The nature of the data is financial transactions (dates, amounts, geographical locations, businesses) so almost all data types are represented. All the reference data is normalised, hence the multiple joins.
I work with a few SQL Server 2008 databases containing tables with rows numbering in the billions. The only real problems we ran into were those of disk space, backup times, etc. Queries were (and still are) always fast, generally in the < 1 sec range, never more than 15-30 secs even with heavy joins, aggregations and so on.
Relational database systems can definitely handle this kind of load, and if one server or disk starts to strain then most high-end databases have partitioning solutions.
You haven't mentioned anything in your question about how the data is indexed, and 9 times out of 10, when I hear complaints about SQL performance, inadequate/nonexistent indexing turns out to be the problem.
The very first thing you should always be doing when you see a slow query is pull up the execution plan. If you see any full index/table scans, row lookups, etc., that indicates inadequate indexing for your query, or a query that's written so as to be unable to take advantage of covering indexes. Inefficient joins (mainly nested loops) tend to be the second most common culprit and it's often possible to fix that with a query rewrite. But without being able to see the plan, this is all just speculation.
So the basic answer to your question is yes, relational database systems are completely capable of handling this scale, but if you want something more detailed/helpful then you might want to post an example schema / test script, or at least an execution plan for us to look over.
90 million rows should be about 90GB, thus your bottleneck is disk.
If you need these queries rarely, run them as is.
If you need these queries often, you have to split your data and precompute your gouping summing and averaging on the part of your data that doesn't change (or didn't change since last time).

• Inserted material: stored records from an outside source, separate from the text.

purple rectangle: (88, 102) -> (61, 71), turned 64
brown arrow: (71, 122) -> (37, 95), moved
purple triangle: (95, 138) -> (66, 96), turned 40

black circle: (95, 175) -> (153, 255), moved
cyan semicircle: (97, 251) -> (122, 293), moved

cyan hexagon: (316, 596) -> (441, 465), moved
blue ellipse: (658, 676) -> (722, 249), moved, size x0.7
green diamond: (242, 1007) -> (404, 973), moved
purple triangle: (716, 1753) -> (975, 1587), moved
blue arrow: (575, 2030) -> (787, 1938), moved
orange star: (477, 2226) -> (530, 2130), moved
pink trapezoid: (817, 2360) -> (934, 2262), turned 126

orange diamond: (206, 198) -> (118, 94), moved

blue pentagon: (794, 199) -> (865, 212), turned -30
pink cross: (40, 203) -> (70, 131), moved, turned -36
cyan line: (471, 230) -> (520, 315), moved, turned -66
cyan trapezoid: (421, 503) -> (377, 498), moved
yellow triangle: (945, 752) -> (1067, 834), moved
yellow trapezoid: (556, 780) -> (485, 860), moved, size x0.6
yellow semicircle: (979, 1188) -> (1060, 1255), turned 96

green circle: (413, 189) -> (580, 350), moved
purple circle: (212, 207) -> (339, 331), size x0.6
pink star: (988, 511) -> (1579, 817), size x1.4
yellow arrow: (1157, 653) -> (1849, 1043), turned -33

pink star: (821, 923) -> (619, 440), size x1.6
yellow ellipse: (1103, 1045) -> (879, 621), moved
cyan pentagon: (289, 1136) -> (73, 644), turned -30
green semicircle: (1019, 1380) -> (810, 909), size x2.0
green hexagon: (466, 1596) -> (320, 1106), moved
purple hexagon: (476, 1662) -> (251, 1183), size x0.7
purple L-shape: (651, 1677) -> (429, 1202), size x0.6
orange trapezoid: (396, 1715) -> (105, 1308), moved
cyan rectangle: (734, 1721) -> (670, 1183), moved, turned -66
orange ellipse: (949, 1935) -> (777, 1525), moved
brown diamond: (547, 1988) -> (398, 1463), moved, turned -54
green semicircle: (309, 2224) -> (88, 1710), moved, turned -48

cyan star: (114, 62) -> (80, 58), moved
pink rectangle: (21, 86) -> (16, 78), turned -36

For example if you process historical data for the last N years up to and including today, you could process it one month (or week, day) at a time and store the totals and averages somewhere. Then at query time you only need to reprocess period that includes today.
Some RDBMS give you some control over when views are updated (at select, at source change, offline), if your complicated grouping summing and averaging is in fact simple enough for the database to understand correctly, it could, in theory, update a few rows in the view at every insert/update/delete in your source tables in reasonable time.
It looks like you're calculating the same data over and over again from normalized data. One way to speed up processing in cases like this is to keep SQL with it's nice reporting and relationships and consistency and such, and use a OLAP Cube which is calculated every x amount of minutes. Basically you build a big table of denormalized data on a regular basis which allows quick lookups. The relational data is treated as the master, but the Cube allows quick precalcuated values to be retrieved from the database at any one point.
If that is only 1/20 of your data, you almost surely need to look into more scalable and efficient solutions, such as Google's Big Table. Have a look at NoSQL
I personally think that MongoDB is an awesome inbetween of NoSQL and RDMS. It isn't relational, but it provides a lot more features than a simple document store.
In dimensional (Kimball methodology) models in our data warehouse on SQL Server 2005, we regularly have fact tables with that many rows just in a single month partition.
Some things are instant and some things take a while, it depends on the operation and how many stars are being combined and what's going on.
The same models perform poorly on Teradata, but it is my understanding that if we re-model in 3NF, Teradata parallelization will work a lot better. The Teradata installation is many times more expensive than the SQL Server installation, so it just goes to show how much of a difference modeling and matching your data and processes to the underlying feature set matters.
Without knowing more about your data, and how it's currently modeled and what indexing choices you've made it's hard to say anything more.